Replacing Children's Lasts with Lifetime Firsts
A youngest child's kindergarten graduation is the signal of firsts to come.
I realized the other day that more and more I’ve stopped marking the “firsts” of my childrens’ lives and started marking a few “lasts”.
Some lasts are good – the last diaper, the last pacifier, the last pull-up, the last time I have to drag a diaper bag around, the last middle-of-the-night feeding.
Some lasts are bittersweet. Last week my daughter graduated from kindergarten. As the youngest – this was a “last” for us.
“It’s the last time we’ll have to sit in this hot gymnasium elbowing other parents for space to take pictures,” I said to my husband.
That’s when it hit me. It was the last time. Our youngest (who I SWEAR was just born last week!) would be the last little one to race down that center aisle with their head down in a little cap and gown. Part of me is glad but another part is sad to think that we’re going to have more lasts than firsts from now on.

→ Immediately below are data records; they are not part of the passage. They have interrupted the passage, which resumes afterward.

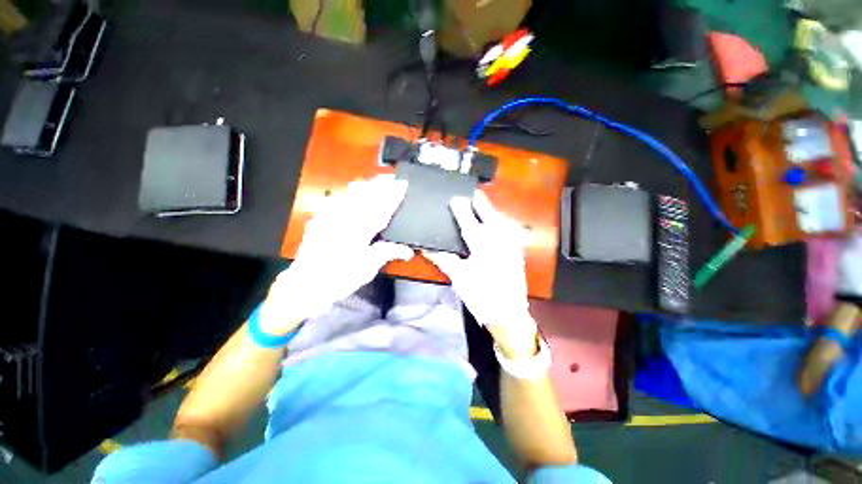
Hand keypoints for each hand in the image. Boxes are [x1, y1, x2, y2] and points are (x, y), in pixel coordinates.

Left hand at [260, 175, 413, 334]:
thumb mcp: (368, 268)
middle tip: (392, 177)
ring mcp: (329, 217)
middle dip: (380, 185)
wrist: (306, 283)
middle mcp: (344, 219)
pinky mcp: (320, 219)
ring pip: (350, 194)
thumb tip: (408, 250)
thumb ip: (387, 253)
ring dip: (365, 186)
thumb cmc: (340, 278)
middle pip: (365, 197)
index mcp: (359, 230)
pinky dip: (347, 192)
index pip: (380, 209)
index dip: (393, 196)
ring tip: (376, 180)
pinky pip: (336, 200)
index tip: (402, 186)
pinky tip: (351, 189)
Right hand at [424, 191, 538, 358]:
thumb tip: (426, 248)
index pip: (469, 222)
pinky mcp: (517, 251)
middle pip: (490, 215)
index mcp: (483, 246)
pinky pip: (508, 229)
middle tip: (472, 192)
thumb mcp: (459, 277)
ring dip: (491, 210)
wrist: (508, 314)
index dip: (461, 209)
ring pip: (501, 220)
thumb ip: (443, 259)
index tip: (454, 198)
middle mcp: (500, 241)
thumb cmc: (481, 296)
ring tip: (482, 203)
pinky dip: (500, 222)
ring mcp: (511, 245)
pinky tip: (496, 222)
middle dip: (481, 202)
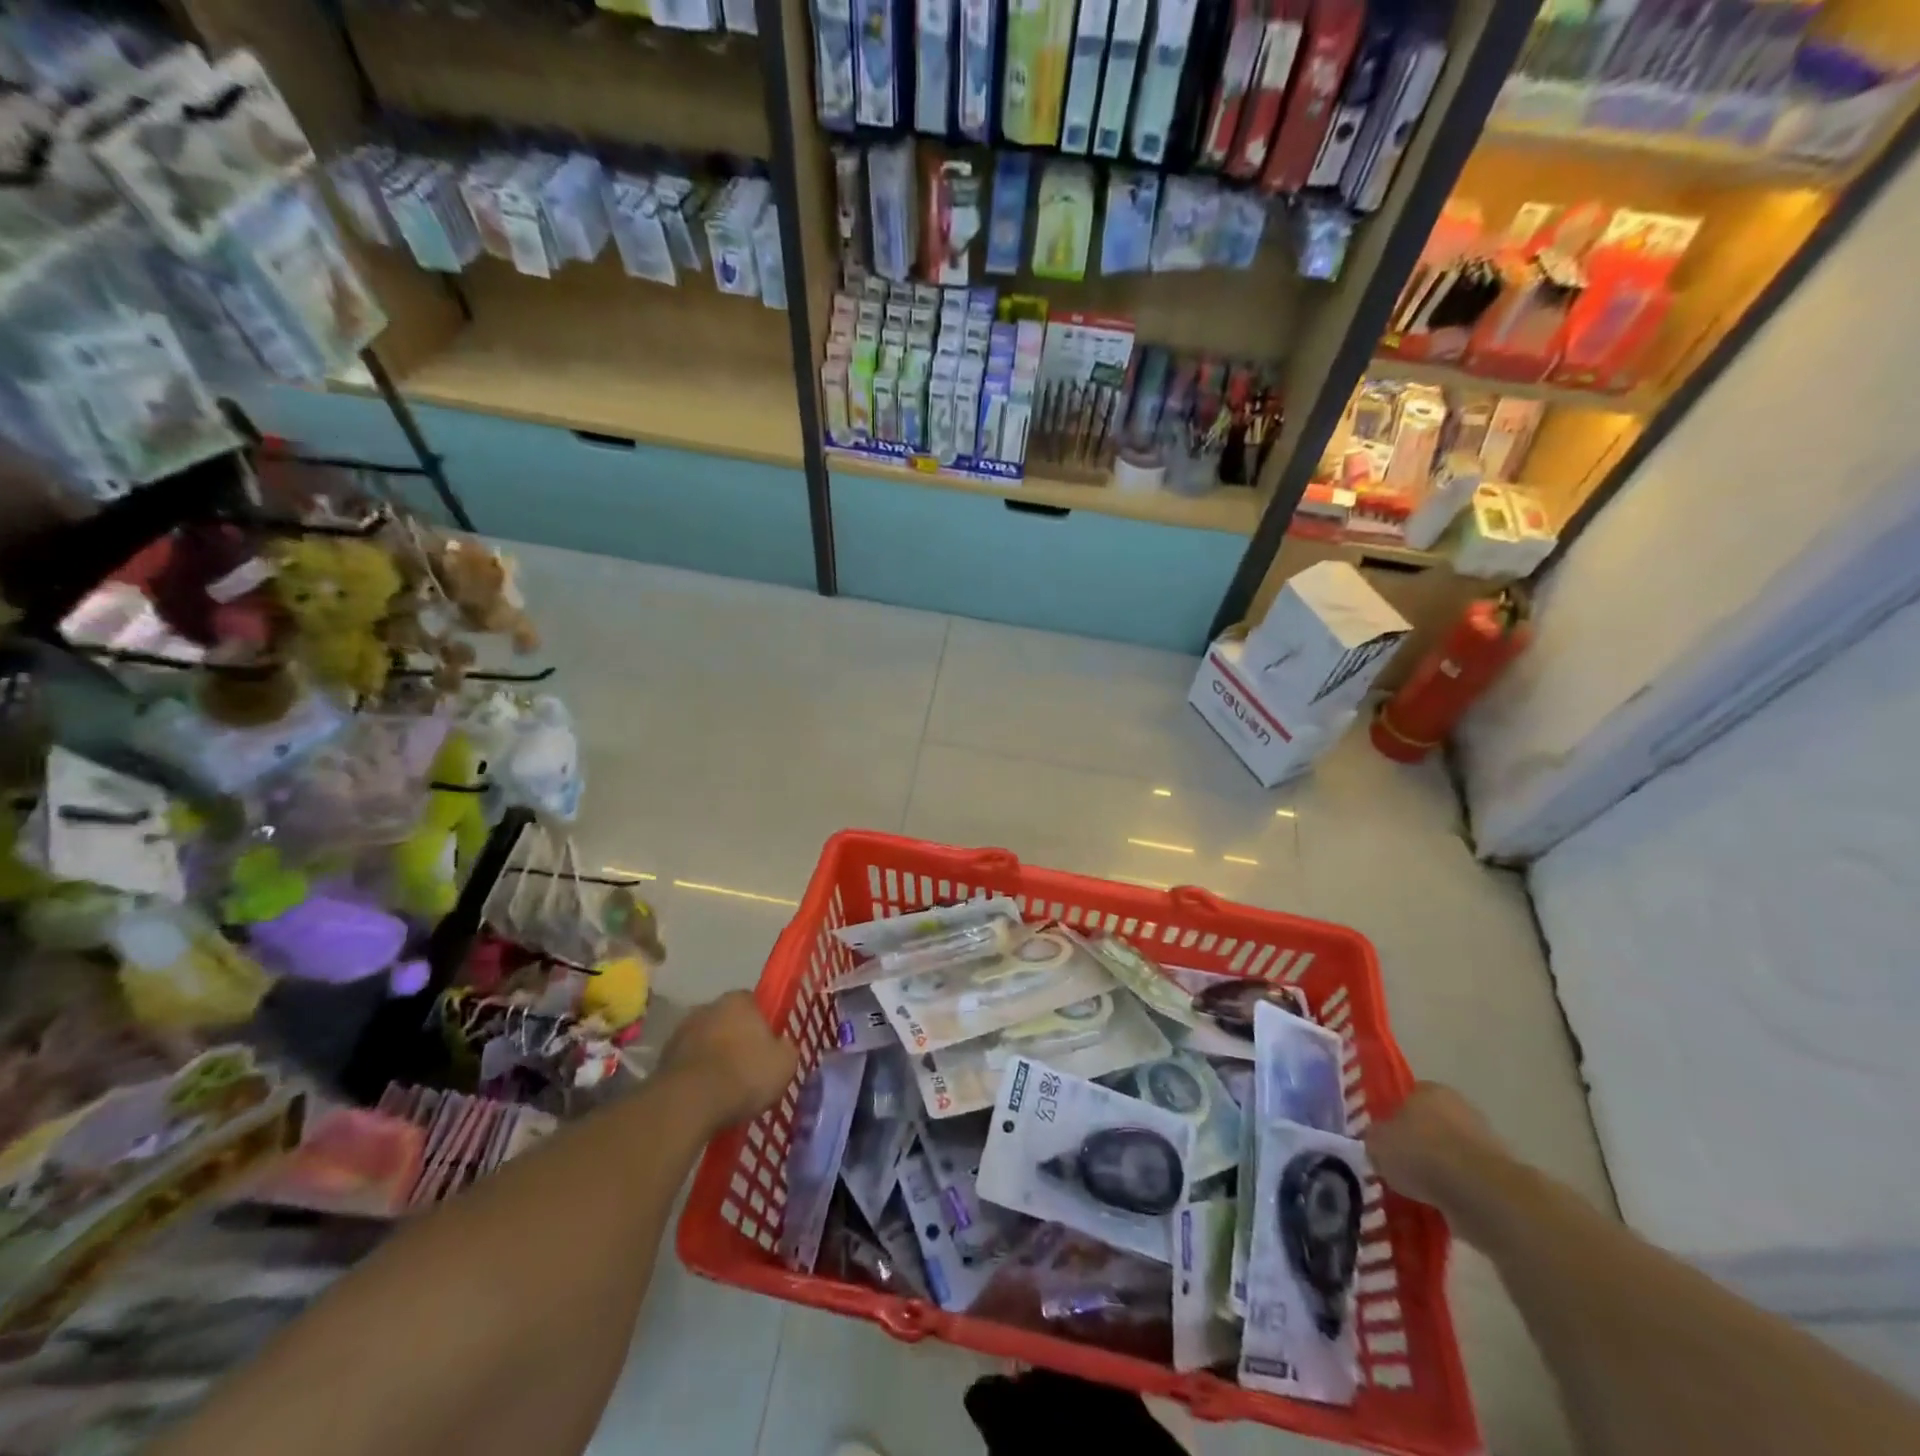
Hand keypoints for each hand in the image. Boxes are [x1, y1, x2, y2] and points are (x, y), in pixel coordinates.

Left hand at [659, 991, 797, 1131]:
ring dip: (712, 1057)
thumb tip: (781, 1046)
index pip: (754, 1003)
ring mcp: (681, 1032)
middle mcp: (708, 1007)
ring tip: (724, 1088)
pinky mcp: (662, 1059)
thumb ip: (786, 1049)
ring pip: (704, 1042)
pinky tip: (705, 1098)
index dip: (762, 1024)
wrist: (689, 1102)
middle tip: (746, 1067)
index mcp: (739, 1000)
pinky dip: (695, 1076)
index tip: (767, 1046)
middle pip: (726, 1021)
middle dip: (734, 1039)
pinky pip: (687, 1065)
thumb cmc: (744, 1074)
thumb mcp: (784, 1064)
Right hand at [1364, 1082, 1512, 1216]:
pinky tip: (1442, 1208)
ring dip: (1440, 1172)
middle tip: (1401, 1168)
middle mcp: (1460, 1108)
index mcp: (1429, 1090)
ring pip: (1452, 1155)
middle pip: (1432, 1126)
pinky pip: (1469, 1183)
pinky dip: (1457, 1193)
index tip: (1385, 1142)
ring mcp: (1486, 1142)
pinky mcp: (1503, 1177)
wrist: (1481, 1193)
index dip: (1393, 1119)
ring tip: (1420, 1194)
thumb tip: (1378, 1144)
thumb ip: (1375, 1139)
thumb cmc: (1421, 1154)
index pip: (1406, 1098)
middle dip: (1419, 1145)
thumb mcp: (1377, 1144)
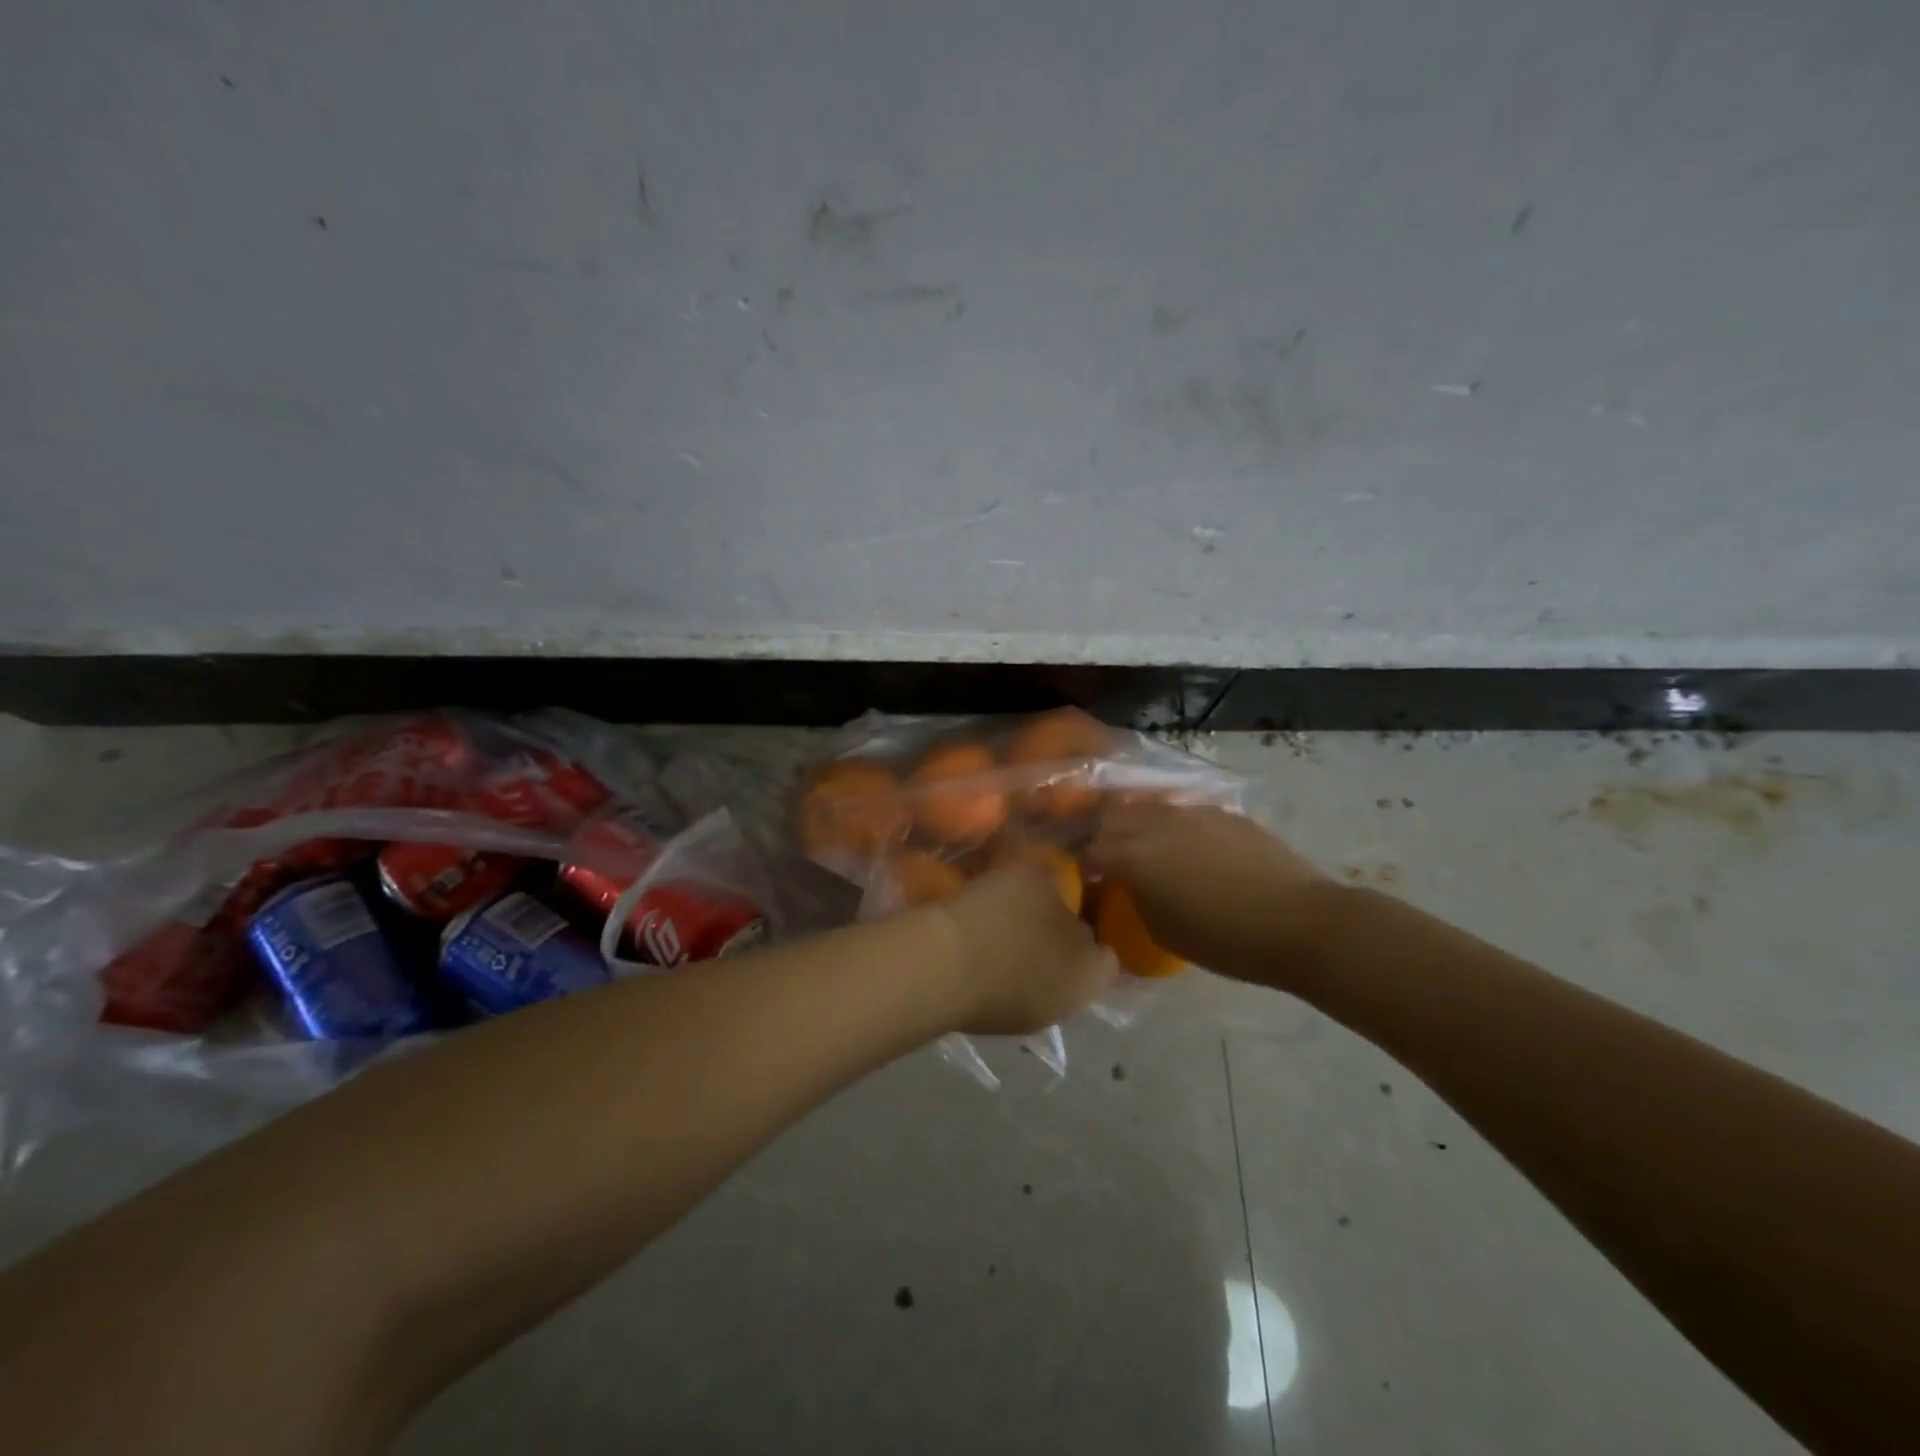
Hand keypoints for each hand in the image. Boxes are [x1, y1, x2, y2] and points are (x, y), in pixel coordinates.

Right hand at [935, 865, 1116, 1035]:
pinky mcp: (979, 1019)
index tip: (1076, 893)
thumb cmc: (1006, 920)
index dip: (1094, 921)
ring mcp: (1018, 1019)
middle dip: (1052, 933)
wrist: (938, 969)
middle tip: (1031, 898)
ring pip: (1028, 975)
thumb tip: (1053, 886)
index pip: (1108, 952)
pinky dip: (987, 960)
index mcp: (1090, 976)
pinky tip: (969, 930)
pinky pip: (994, 981)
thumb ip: (1053, 883)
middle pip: (1066, 965)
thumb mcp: (1037, 879)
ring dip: (1017, 948)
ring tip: (994, 909)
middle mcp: (1062, 1007)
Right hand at [1086, 802, 1330, 983]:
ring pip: (1146, 807)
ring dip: (1133, 822)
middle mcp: (1155, 824)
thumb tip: (1128, 885)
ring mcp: (1191, 812)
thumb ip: (1136, 898)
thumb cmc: (1225, 939)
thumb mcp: (1163, 930)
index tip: (1078, 872)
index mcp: (1133, 856)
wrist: (1299, 921)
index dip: (1077, 860)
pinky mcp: (1222, 812)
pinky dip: (1168, 824)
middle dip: (1099, 831)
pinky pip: (1181, 811)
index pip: (1089, 849)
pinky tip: (1182, 843)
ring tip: (1138, 843)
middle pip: (1111, 816)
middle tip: (1100, 851)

There are still some major events to look forward to of course, like the first date, the first school dance, high school graduation, weddings and grandchildren. Our youngest still has training wheels on her bike so we also have one more “first time on a big kid bike” to go. I refuse to think about driver’s licenses.
Even though parents grumble about the preschool and kindergarten graduations, we love them. I’m not a terribly emotional person but I felt my throat go tight when I saw my daughter in her cap and gown. It wasn’t that hard to flash forward to 2023 and imagine her at her high school graduation – one step closer to leaving home for college.
While I love giving my scrapbooking supplies a workout as I document these milestones, I can’t help feeling a little sad as I mark the passage of their childhoods. Of course, we still have the first banana split, the first time off the high dive, a couple first camping trips, the first time in an airplane, etc. to look forward to.
There are probably lots of firsts still in my future but more and more I’m going to be taking pictures of something for the last time with my kids and that made me a little sad last week.
I shook it off over celebratory ice cream as I realized how lucky I am to be able to share these moments at all. I get to be there, encouraging, teaching and helping my kids reach these milestones. My presence and love and interest in them as people and in their lives will help shape them into the adults they’ll become with, hopefully, not too many mistakes to mar the final product.
So even as we recognize and celebrate more and more things for the last time, I’ll try to remember that everything is going exactly as it should and enjoy those moments just as much as I enjoy all the first times.